### What to produce
Reproduce every line of the data below word for word. Omit the pictures.

(Collection entries)
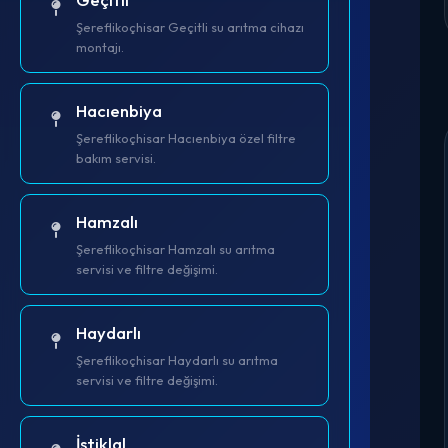
Şereflikoçhisar Geçitli su arıtma cihazı
montajı.
Hacıenbiya
Şereflikoçhisar Hacıenbiya özel filtre
bakım servisi.
Hamzalı
Şereflikoçhisar Hamzalı su arıtma
servisi ve filtre değişimi.
Haydarlı
Şereflikoçhisar Haydarlı su arıtma
servisi ve filtre değişimi.
İstiklal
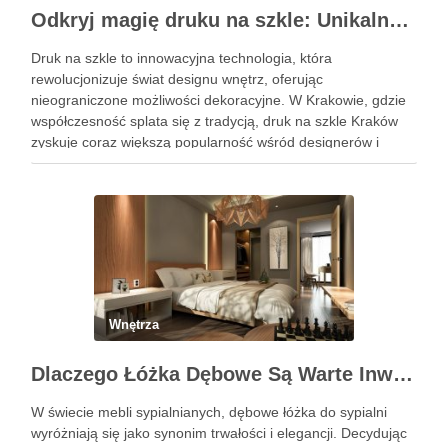
Odkryj magię druku na szkle: Unikalne dekoracje wnętrz
Druk na szkle to innowacyjna technologia, która
rewolucjonizuje świat designu wnętrz, oferując
nieograniczone możliwości dekoracyjne. W Krakowie, gdzie
współczesność splata się z tradycją, druk na szkle Kraków
zyskuje coraz większą popularność wśród designerów i
właścicieli domów, pragnących wprowadzić do swoich
przestrzeni unikalny i osobisty akcent. Oto, jak możesz
wykorzystać tę …
Wnętrza
Dlaczego Łóżka Dębowe Są Warte Inwestycji?
W świecie mebli sypialnianych, dębowe łóżka do sypialni
wyróżniają się jako synonim trwałości i elegancji. Decydując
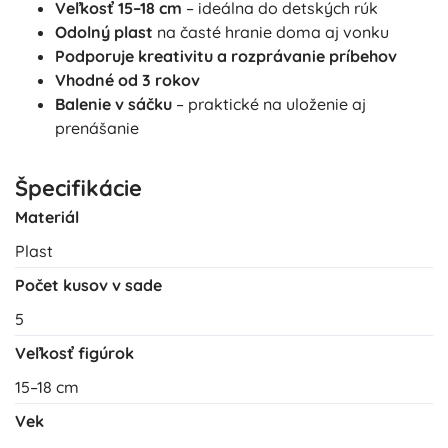
Veľkosť 15–18 cm
– ideálna do detských rúk
Odolný plast
na časté hranie doma aj vonku
Podporuje kreativitu a rozprávanie príbehov
Vhodné od 3 rokov
Balenie v sáčku
– praktické na uloženie aj
prenášanie
Špecifikácie
Materiál
Plast
Počet kusov v sade
5
Veľkosť figúrok
15–18 cm
Vek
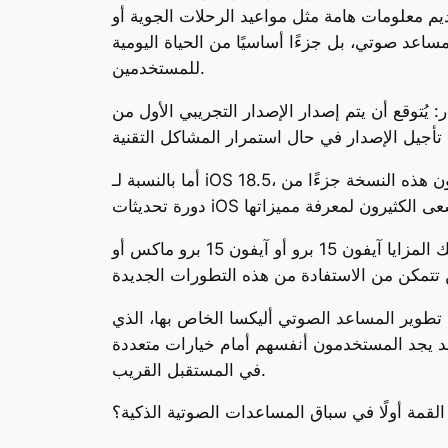
ديم معلومات هامة مثل مواعيد الرحلات الجوية أو
اعد صوتي، بل جزءًا أساسيًا من الحياة اليومية
للمستخدمين.
ر التجريبي الأول من iOS 18.4 خلال هذا الأسبوع، ويُتوقع أن تُعلن آبل عن هاتف آيفون جديد منخفض
أما بالنسبة لـ iOS 18.5، فمن المرجح أن تبدأ آبل في اختبار النسخة التجريبية له في أبريل، مع خطط لإطلاق النسخة النهائية في مايو. ستكون هذه النسخة جزءًا من
ومن المثير للاهتمام أن هذه التحسينات الذكية لن تكون متاحة لجميع أجهزة آيفون. فوفقًا للتقارير، ستتطلب تلك المزايا آيفون 15 برو أو آيفون 15 برو ماكس أو
تطوير المساعد الصوتي أليكسا الخاص بها، الذي
، قد يجد المستخدمون أنفسهم أمام خيارات متعددة
في المستقبل القريب.
لقمة أولًا في سباق المساعدات الصوتية الذكية؟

### Solution
Şereflikoçhisar Geçitli su arıtma cihazı
montajı.
Hacıenbiya
Şereflikoçhisar Hacıenbiya özel filtre
bakım servisi.
Hamzalı
Şereflikoçhisar Hamzalı su arıtma
servisi ve filtre değişimi.
Haydarlı
Şereflikoçhisar Haydarlı su arıtma
servisi ve filtre değişimi.
İstiklal
Odkryj magię druku na szkle: Unikalne dekoracje wnętrz
Druk na szkle to innowacyjna technologia, która
rewolucjonizuje świat designu wnętrz, oferując
nieograniczone możliwości dekoracyjne. W Krakowie, gdzie
współczesność splata się z tradycją, druk na szkle Kraków
zyskuje coraz większą popularność wśród designerów i
właścicieli domów, pragnących wprowadzić do swoich
przestrzeni unikalny i osobisty akcent. Oto, jak możesz
wykorzystać tę …
Wnętrza
Dlaczego Łóżka Dębowe Są Warte Inwestycji?
W świecie mebli sypialnianych, dębowe łóżka do sypialni
wyróżniają się jako synonim trwałości i elegancji. Decydując
Veľkosť 15–18 cm
– ideálna do detských rúk
Odolný plast
na časté hranie doma aj vonku
Podporuje kreativitu a rozprávanie príbehov
Vhodné od 3 rokov
Balenie v sáčku
– praktické na uloženie aj
prenášanie
Špecifikácie
Materiál
Plast
Počet kusov v sade
5
Veľkosť figúrok
15–18 cm
Vek
ديم معلومات هامة مثل مواعيد الرحلات الجوية أو
اعد صوتي، بل جزءًا أساسيًا من الحياة اليومية
للمستخدمين.
ر التجريبي الأول من iOS 18.4 خلال هذا الأسبوع، ويُتوقع أن تُعلن آبل عن هاتف آيفون جديد منخفض
أما بالنسبة لـ iOS 18.5، فمن المرجح أن تبدأ آبل في اختبار النسخة التجريبية له في أبريل، مع خطط لإطلاق النسخة النهائية في مايو. ستكون هذه النسخة جزءًا من
ومن المثير للاهتمام أن هذه التحسينات الذكية لن تكون متاحة لجميع أجهزة آيفون. فوفقًا للتقارير، ستتطلب تلك المزايا آيفون 15 برو أو آيفون 15 برو ماكس أو
تطوير المساعد الصوتي أليكسا الخاص بها، الذي
، قد يجد المستخدمون أنفسهم أمام خيارات متعددة
في المستقبل القريب.
لقمة أولًا في سباق المساعدات الصوتية الذكية؟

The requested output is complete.